1節の後半にも「世が私たちを知らないのは」と書いてありますが、私たちの周りの人たちはクリスチャンとは一体何者か知りません。だから近くにクリスチャンがいると警戒したり、怪しむことがあります。しかし、クリスチャンである私たち自身も、自分がこれからどうなっていくか。クリスチャンとは何者であるか、完全には分かっていません。だからこそ迷ったり、恐れたりもします。
私たちは神様の子どもとされたあと、すぐに自分の中にいろいろと問題があるということに気づきます。赤ん坊が生まれたとき、その子は完全に人間ですが、成熟するまでには体の成長とともに、様々な生活の技術、知的な成長、人との関わり、感情の豊かさとコントロール、知恵や判断力など様々な成長を遂げるための経験と時間が必要です。特に思春期の頃は自分が何者なのか分からなくなり、苛立ち、何かにつけて反発するという時期がありますが、それも大事な時です。
同じようにイエス様を信じた者は完全に神の子どもとされていますが、神のかたちが完全に回復しているわけではないのです。神の子どもとして生まれた時の状態と、キリストに似た者に完全に変えられる時の間には大きなギャップがあります。そこに私たちが成長し、新しく変えられ続ける喜びとととみ悩みもあるわけです。古い人から新しい人へと変えられるプロセスの長さと大変さは人によって違います。順調にいく時だけでなく、なかなか進まない時もあります。ちょうど赤ちゃんがどんどん成長していくように、信仰をもった直後は新しいことをどんどん吸収するかもしれませんが、ある時期は成長のスピードががくっと落ちます。
私は神学生の時、自分の信仰は本物だろうかと本気で悩み、それは数年間続きました。

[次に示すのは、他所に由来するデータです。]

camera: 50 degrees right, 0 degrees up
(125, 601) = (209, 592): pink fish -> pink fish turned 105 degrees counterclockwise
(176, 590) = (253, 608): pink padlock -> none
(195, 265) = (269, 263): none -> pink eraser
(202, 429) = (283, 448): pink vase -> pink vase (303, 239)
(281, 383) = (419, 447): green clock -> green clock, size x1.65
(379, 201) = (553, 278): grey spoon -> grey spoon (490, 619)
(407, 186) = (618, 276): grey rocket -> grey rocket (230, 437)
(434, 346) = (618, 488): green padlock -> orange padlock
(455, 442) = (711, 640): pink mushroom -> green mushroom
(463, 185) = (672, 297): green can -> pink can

ただ親からの受け売りで、自分の信仰ではないんじゃないかと恐れたのです。けれどもそういう時を経験することは決して悪いことではありません。ゆっくり回復し、悩みながら取り扱われ、時間をかけて向き合うべき何かが私の中にあるということです。幹や葉っぱを伸ばす時があれば、根を深く降ろすことに費やすべき時もあるのです。
しかし、私たちは最後にはどうなっているか知らされています。私たちはキリストに似た者に変えられるのです。
適用 長い治療とリハビリ
最後に3節を見て終わりにしますが、使徒ヨハネはやがて私たちがキリストに似た者に変えられるという希望を持つ者の歩みがどういう性質のものになるかを示しています。それは長い治療とリハビリの生活のように、本来の神のかたちが回復されるのを目指す、息の長い歩みです。

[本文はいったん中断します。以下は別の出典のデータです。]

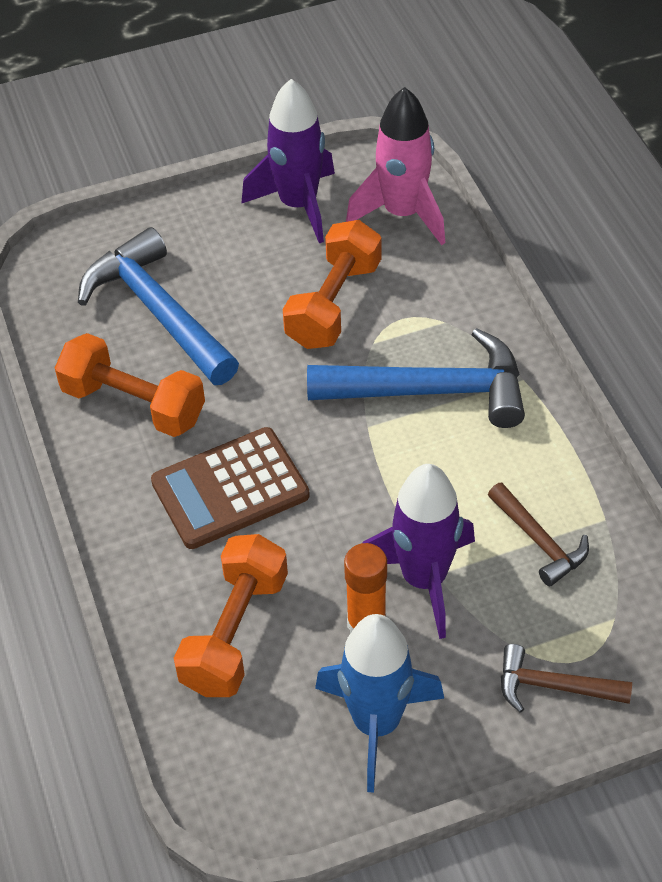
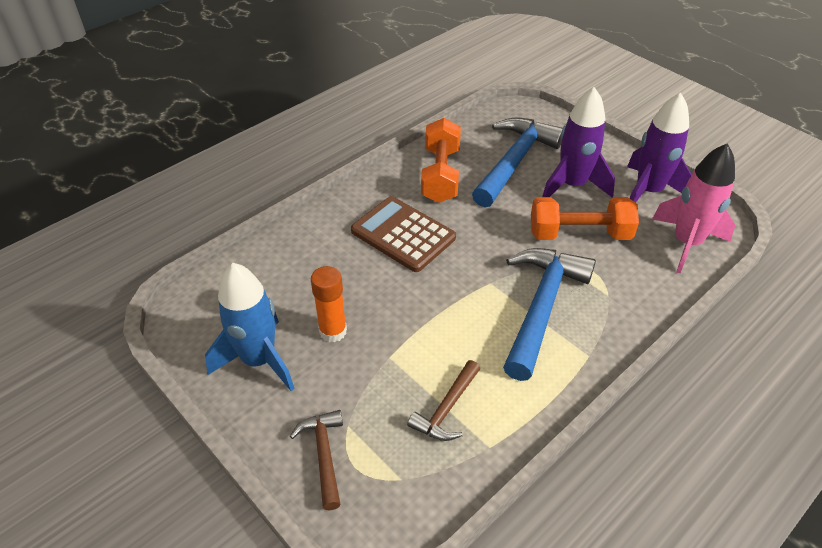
camera: 65 degrees right, 5 degrees down
(234, 632) = (300, 270): orange dumbbell -> none
(424, 579) = (381, 351): purple rocket -> purple rocket (572, 185)
(432, 391) = (541, 307): blue hammer -> blue hammer turned 135 degrees counterclockwise

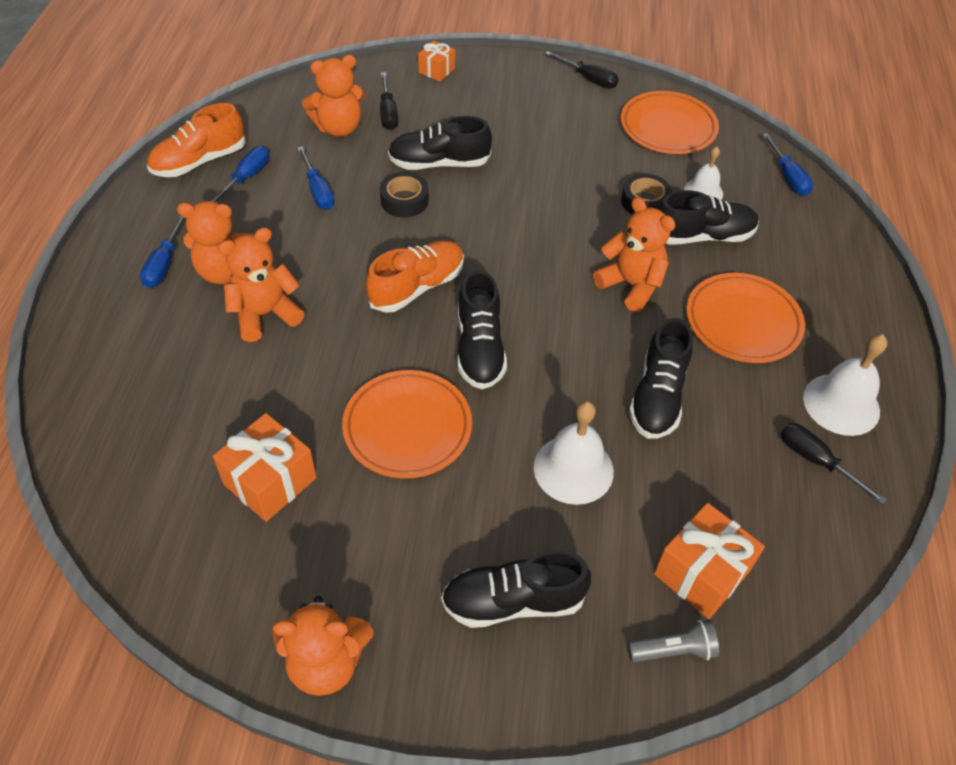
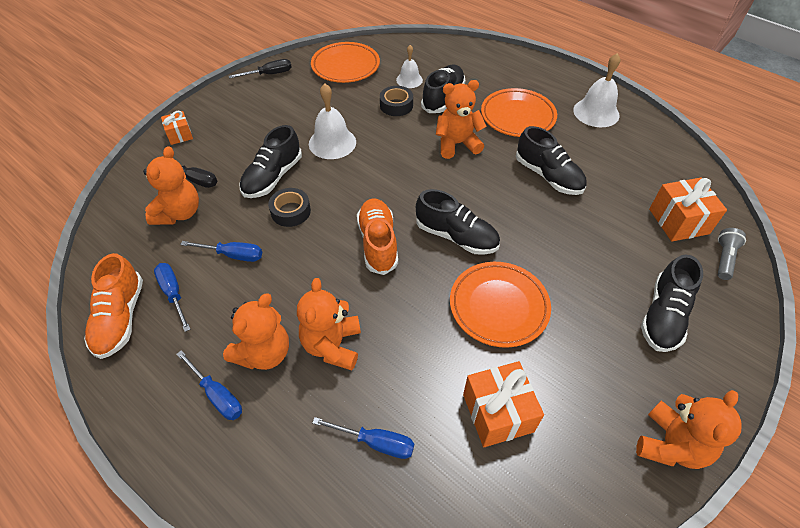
camera: 55 degrees left, 0 degrees up
(573, 469) = (579, 239): white bell -> white bell (332, 143)
(788, 177) = (426, 46): blue screwdriver -> blue screwdriver (376, 442)
(816, 461) = (627, 140): black screwdriver -> none

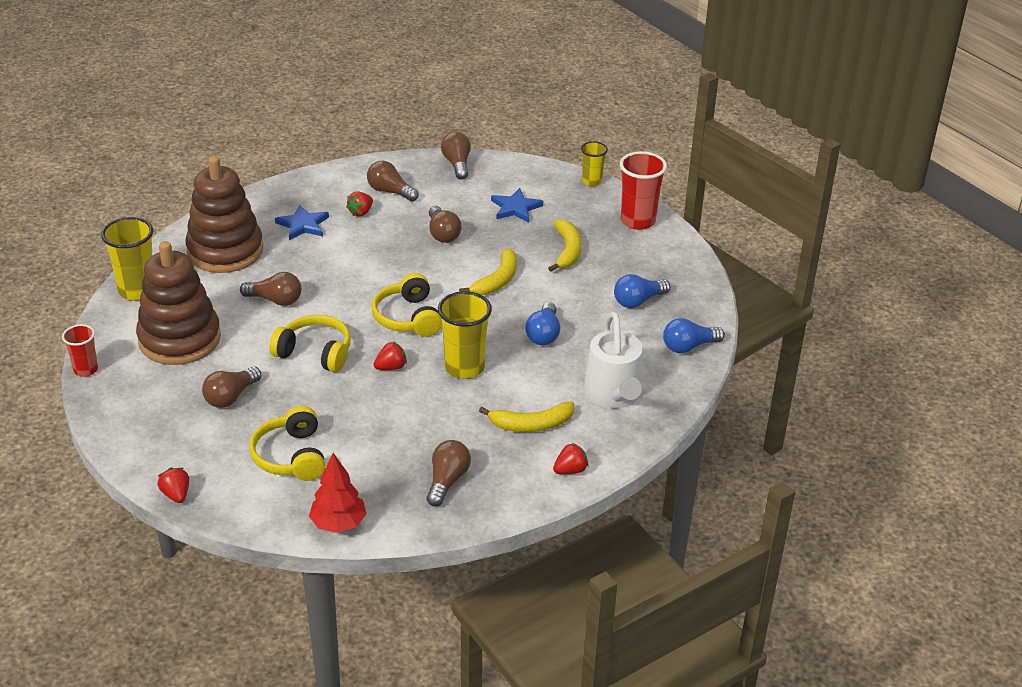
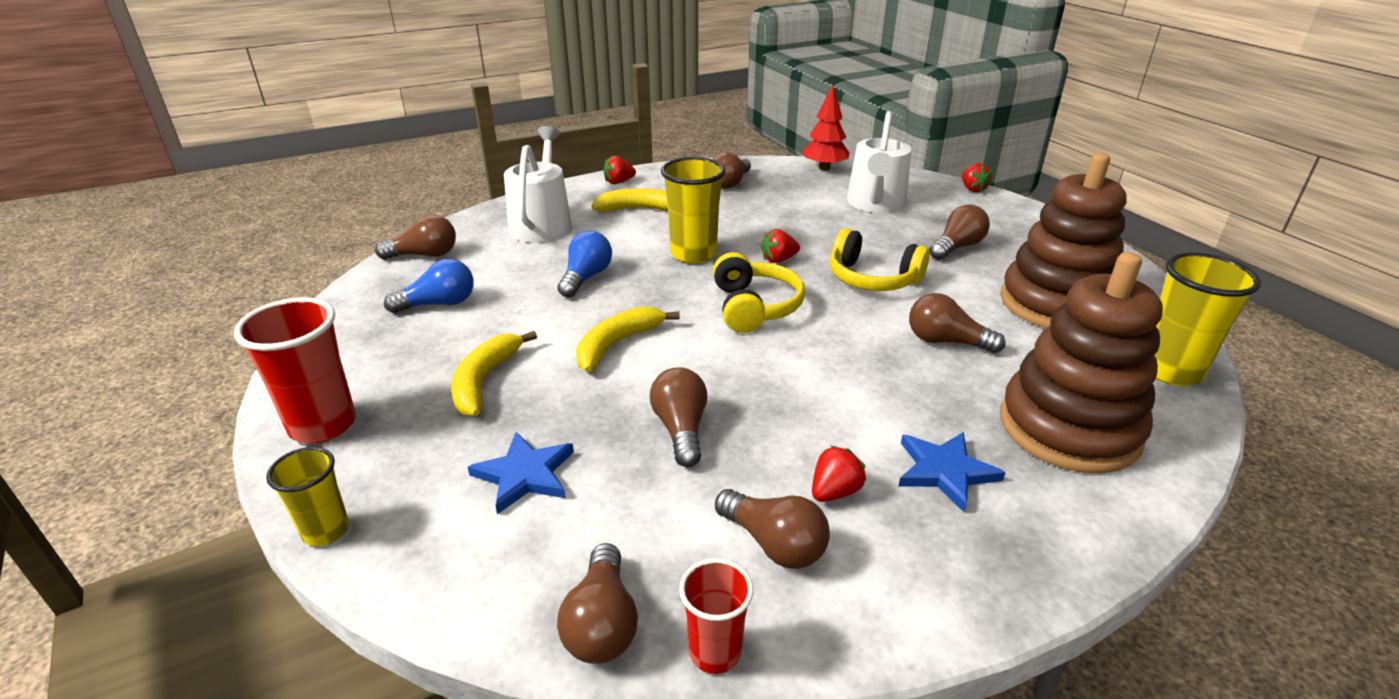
camera: 170 degrees left, 5 degrees down
(86, 370) = (1151, 281): red cup -> red cup (715, 652)
(291, 456) = (875, 204): yellow headphones -> white watering can
(689, 346) = (424, 255): blue light bulb -> brown light bulb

「キリストにこの望みを置いている者はみな、キリストが清い方であるように、自分を清くします。」
続く4節から18節を見ていくと、自分を清くするということの意味が分かります。罪から離れ、正しいことを行い、互いに愛し合う者になるということです。
使徒ヨハネの書き方には特徴があり、分かりにくい文章なのですが、ヨハネが言いたいのは、キリストはこの罪を赦すだけでなく取り除くために来られたのだから、やがてキリストに似た者となることを約束されている私たちは、生き方においても罪から離れた心と生活を求めていくべきだということです。「罪を犯しません」「罪を犯すことができない」と訳されているギリシャ語は厳密に訳せば「罪を犯し続けることがない」「罪を犯し続けることができない」となります。神様の子とされた人が現実に罪を犯さないというより、罪を犯すことがあるのだけれど、それがキリストにある者とされた自分には合わないこと、神のみこころに反していると分かるので、続けられないのです。そういうことを続けてしまうと、私たちは自分で自分の心を引き裂いてしまうことになります。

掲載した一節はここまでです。